• _SET OF TASKS_
(a) List each album or CD title named in the Therion band history, giving each one only once.
(b) Write the next part of the Therion band history, starting after its last sentence.

The drums on the tour was performed by the, at this time, hired drummer Sami Karppinen. After the tour he was offered a permanent place in the band and some material for a planned mini-CD called ”Crowning of Atlantis” was performed. Later some live songs were added on and it got released as a full length ”in between-release” CD in 1999.
Introversion and regained band feeling
Being one of the best metal drummers in Sweden, Sami had good contact among the other high-skilled musicians. This was a great help to Chris, who had his roots in the death metal scene and knew very few musicians besides those of that scene. Now was the time to create a new real band line-up and Kristian Niemann (a guy that Sami had jammed a lot with) - who was a metal guy who had gone through a lot of jazz music and lately returned to metal again, was offered a place in the band. Later his brother Johan was offered the place as a bass player and for the first time in some years Therion was a real band with a full line-up again.
Chris already had all the material ready for the follow up to ”Vovin”, so there was no chance for the Niemanns to contribute with any song material, so maybe it would be fair to say that the result ”Deggial” was 90% another solo album, but played by a permanent band. The band never rehearsed together before the studio (a habit Chris got since ”Vovin” when there was no band to rehearse with) and it sounded therefore more like if it was recorded with studio musicians like on ”Vovin”.
The songs were less easy to listen to than the previous album - more complex songs and this time a full symphony orchestra. Chris has explained that his song writing started to become more ”introvert” - more written for his own pleasure only and less written for an audience. Reviews of the record after the release 2000 were mostly positive but varied - the complexity was too much for some listeners. Nevertheless it was a big success among the fans (selling better than ”Theli”) and Therion made their first European headline tour along with one of Chris’s old favourite bands Voivod and the support act Flowing Tears. From this point and onwards, a variety of different singers started to be employed for the live performace, most famous among these is Anders Engberg (ex. Lions Share), who made a huge impression on the audience with his performance and due to people not knowing his name got the nick ”The cool bald guy that nobody knows his name”.

• _EXTRACTED INFORMATION_
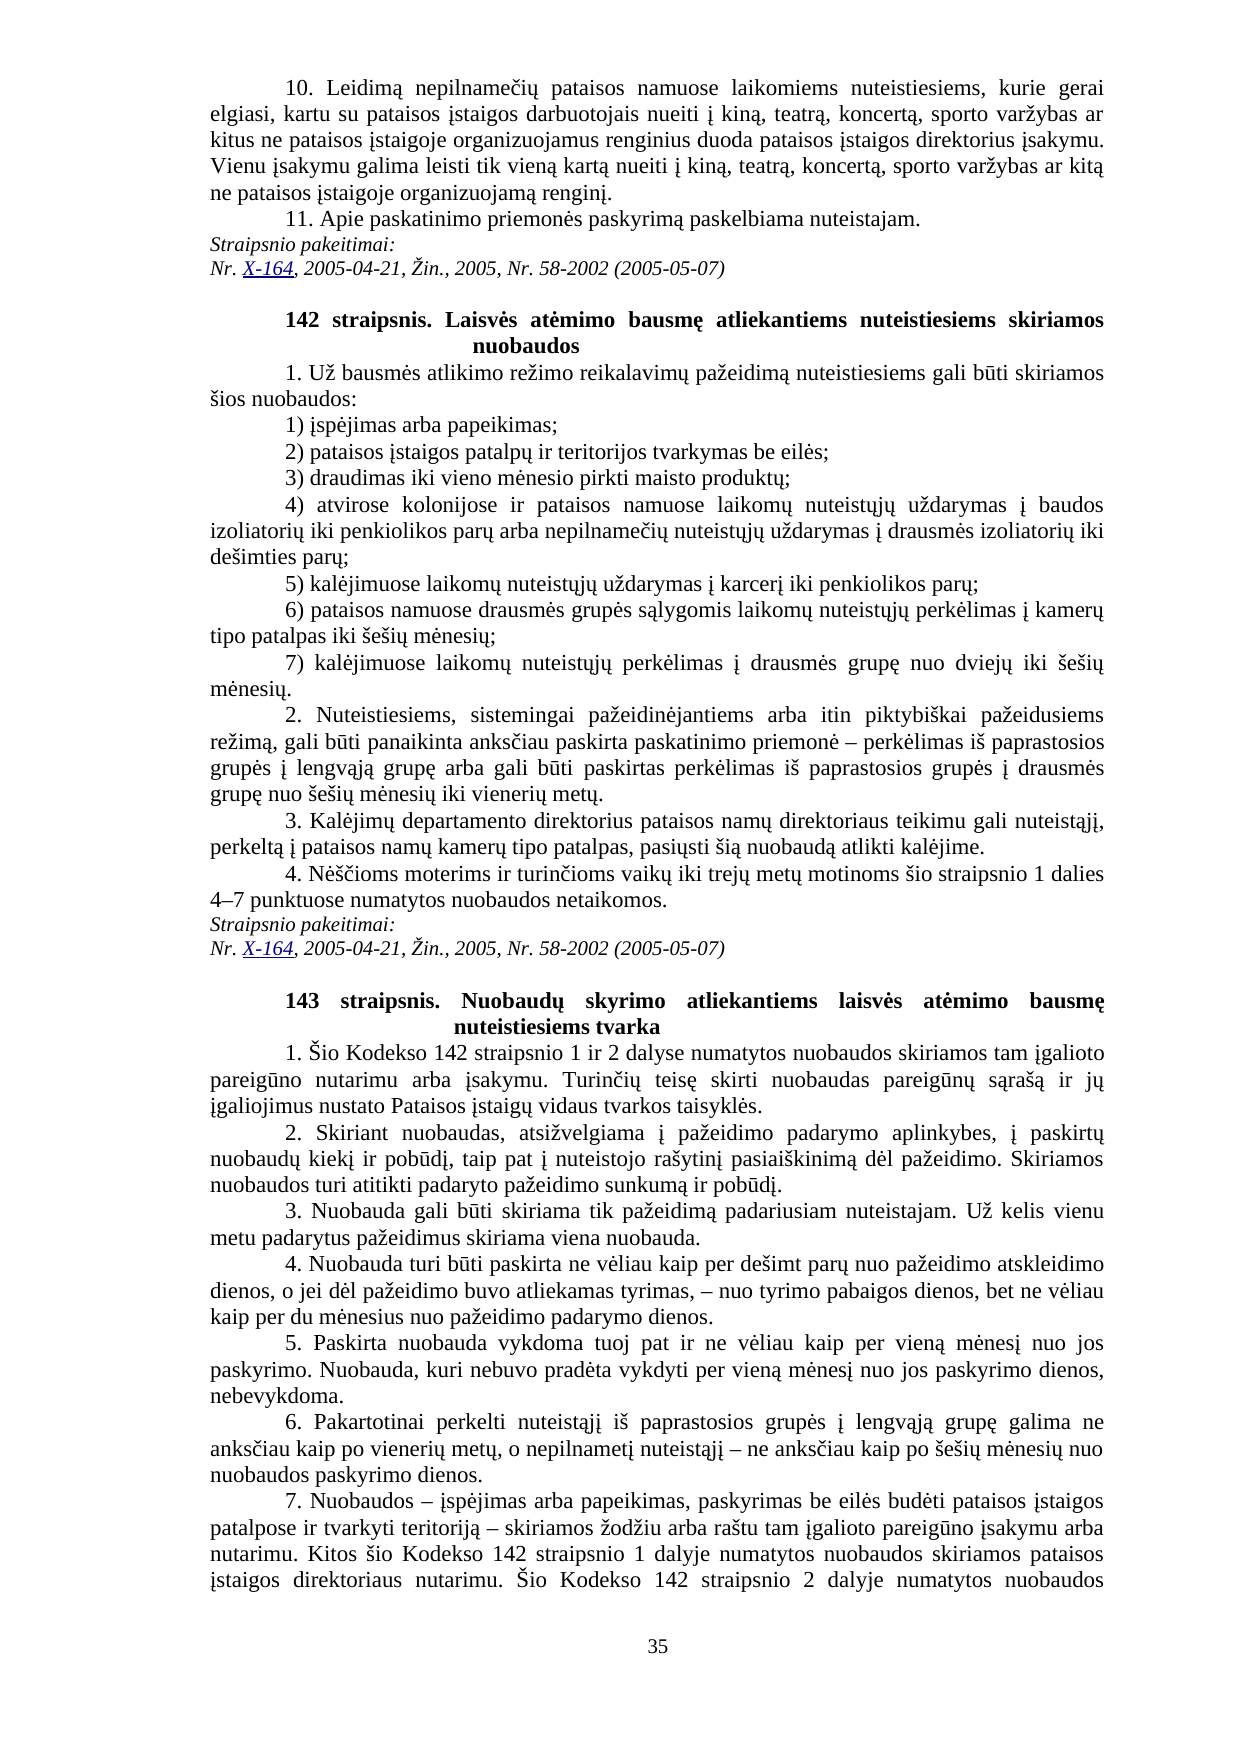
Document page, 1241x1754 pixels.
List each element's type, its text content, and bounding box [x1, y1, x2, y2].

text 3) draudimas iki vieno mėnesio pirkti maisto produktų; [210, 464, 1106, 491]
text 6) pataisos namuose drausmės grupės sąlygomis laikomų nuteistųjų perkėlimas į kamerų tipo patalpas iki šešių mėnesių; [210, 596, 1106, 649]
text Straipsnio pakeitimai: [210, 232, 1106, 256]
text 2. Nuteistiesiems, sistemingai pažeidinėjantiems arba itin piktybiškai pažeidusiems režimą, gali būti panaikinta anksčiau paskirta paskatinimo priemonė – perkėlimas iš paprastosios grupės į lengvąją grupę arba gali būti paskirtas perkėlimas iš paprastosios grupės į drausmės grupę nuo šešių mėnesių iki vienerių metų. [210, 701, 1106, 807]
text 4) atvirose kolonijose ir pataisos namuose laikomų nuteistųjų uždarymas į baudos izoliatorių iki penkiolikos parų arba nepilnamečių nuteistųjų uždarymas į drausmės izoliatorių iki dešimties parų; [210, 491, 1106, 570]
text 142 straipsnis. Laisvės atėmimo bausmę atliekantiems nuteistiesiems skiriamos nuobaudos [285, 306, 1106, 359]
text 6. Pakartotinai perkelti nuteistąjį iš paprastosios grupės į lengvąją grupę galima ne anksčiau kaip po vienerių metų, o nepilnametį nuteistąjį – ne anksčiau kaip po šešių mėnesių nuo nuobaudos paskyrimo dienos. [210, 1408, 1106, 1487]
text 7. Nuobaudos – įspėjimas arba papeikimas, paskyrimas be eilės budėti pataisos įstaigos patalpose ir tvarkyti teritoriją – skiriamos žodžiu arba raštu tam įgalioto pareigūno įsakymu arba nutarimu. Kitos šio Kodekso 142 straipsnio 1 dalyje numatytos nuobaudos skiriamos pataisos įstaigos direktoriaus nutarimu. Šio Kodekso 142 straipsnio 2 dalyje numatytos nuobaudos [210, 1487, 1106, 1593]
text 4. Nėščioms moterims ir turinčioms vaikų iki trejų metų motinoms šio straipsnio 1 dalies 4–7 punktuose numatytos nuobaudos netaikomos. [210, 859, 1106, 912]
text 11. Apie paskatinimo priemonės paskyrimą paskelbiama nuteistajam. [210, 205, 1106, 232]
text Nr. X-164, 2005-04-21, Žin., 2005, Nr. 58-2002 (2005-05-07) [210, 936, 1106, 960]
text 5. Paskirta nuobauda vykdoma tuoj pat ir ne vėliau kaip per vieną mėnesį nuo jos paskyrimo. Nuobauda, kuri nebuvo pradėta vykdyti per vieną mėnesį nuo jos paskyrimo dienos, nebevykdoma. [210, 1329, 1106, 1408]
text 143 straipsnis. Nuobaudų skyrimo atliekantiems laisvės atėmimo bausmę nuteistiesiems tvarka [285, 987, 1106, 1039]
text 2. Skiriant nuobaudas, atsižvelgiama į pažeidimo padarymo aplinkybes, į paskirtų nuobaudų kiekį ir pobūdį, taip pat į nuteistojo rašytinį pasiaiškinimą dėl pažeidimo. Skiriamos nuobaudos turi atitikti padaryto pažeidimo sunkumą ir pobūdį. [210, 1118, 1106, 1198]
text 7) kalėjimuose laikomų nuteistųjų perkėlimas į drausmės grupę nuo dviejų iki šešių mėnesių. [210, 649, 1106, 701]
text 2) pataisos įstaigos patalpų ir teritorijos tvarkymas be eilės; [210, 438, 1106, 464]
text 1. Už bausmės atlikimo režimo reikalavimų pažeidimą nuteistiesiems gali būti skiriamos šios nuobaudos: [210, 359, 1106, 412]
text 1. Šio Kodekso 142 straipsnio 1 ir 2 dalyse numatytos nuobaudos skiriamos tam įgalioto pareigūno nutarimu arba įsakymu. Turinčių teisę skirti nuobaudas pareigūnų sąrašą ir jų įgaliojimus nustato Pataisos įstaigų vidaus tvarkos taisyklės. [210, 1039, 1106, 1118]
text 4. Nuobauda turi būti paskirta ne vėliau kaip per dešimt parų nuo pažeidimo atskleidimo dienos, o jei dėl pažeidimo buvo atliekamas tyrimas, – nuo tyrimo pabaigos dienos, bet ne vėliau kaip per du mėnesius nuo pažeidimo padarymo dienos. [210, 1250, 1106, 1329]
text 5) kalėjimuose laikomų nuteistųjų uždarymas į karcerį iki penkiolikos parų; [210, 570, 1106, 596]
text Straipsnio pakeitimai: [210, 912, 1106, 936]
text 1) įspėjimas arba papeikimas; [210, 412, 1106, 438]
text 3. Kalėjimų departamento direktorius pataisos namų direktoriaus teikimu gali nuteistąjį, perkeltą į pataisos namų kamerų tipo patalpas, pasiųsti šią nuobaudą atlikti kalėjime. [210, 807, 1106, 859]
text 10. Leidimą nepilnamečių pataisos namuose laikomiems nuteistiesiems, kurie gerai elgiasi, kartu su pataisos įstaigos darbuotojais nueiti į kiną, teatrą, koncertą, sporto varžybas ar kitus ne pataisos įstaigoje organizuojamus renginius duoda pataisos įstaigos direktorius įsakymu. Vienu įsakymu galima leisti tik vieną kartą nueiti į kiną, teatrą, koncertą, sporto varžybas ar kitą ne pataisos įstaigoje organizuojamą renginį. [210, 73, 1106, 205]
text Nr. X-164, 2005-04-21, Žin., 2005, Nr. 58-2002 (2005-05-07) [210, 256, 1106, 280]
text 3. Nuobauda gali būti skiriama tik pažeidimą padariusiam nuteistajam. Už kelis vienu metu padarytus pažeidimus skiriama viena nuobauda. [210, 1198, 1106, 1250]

• _WRITTEN ANSWERS_
(a)
Crowning of Atlantis
Vovin
Deggial
Theli

(b)
After ”Deggial” Chris started to work on new songs for the upcoming album and had 7 good songs when he suddenly felt strongly that Therion should do an album inspired by Nordic elements and have influences by folk music. So the 7 songs Chris already had written was put on the shelf for the time being and Therion focused on making a ”Nordic” album instead.
There were already 2 songs written for a side project that never happened (Kristian and Johan had said those songs were too good and should be used by Therion instead) and they fit in with this idea and were the first two songs for what would become Therion’s first concept album; ”Secret Of The Runes” - based on the 9 worlds in the Nordic mythology. The rest of the material was completed very fast - in two months! Here Kristian also started to contribute with his song writing by writing the biggest part the opening track ”Ginnungagap”. The release was in 2001.
For the recording of this record Chris took a very brave decision - he took the recording budget and built Therion’s own recording studio - Modern Art. Together with drummer Sami - who was the brain behind the construction and did most of the actual carpeting along with some hired professionals, he brought to life the idea of having a studio where the band could take as much time as they needed for recording without any stress thinking of the clock ticking and a studio rent being paid by the hour. The record was recorded with Sami as a sound engineer and later mixed at Finnvox Studios in Finland.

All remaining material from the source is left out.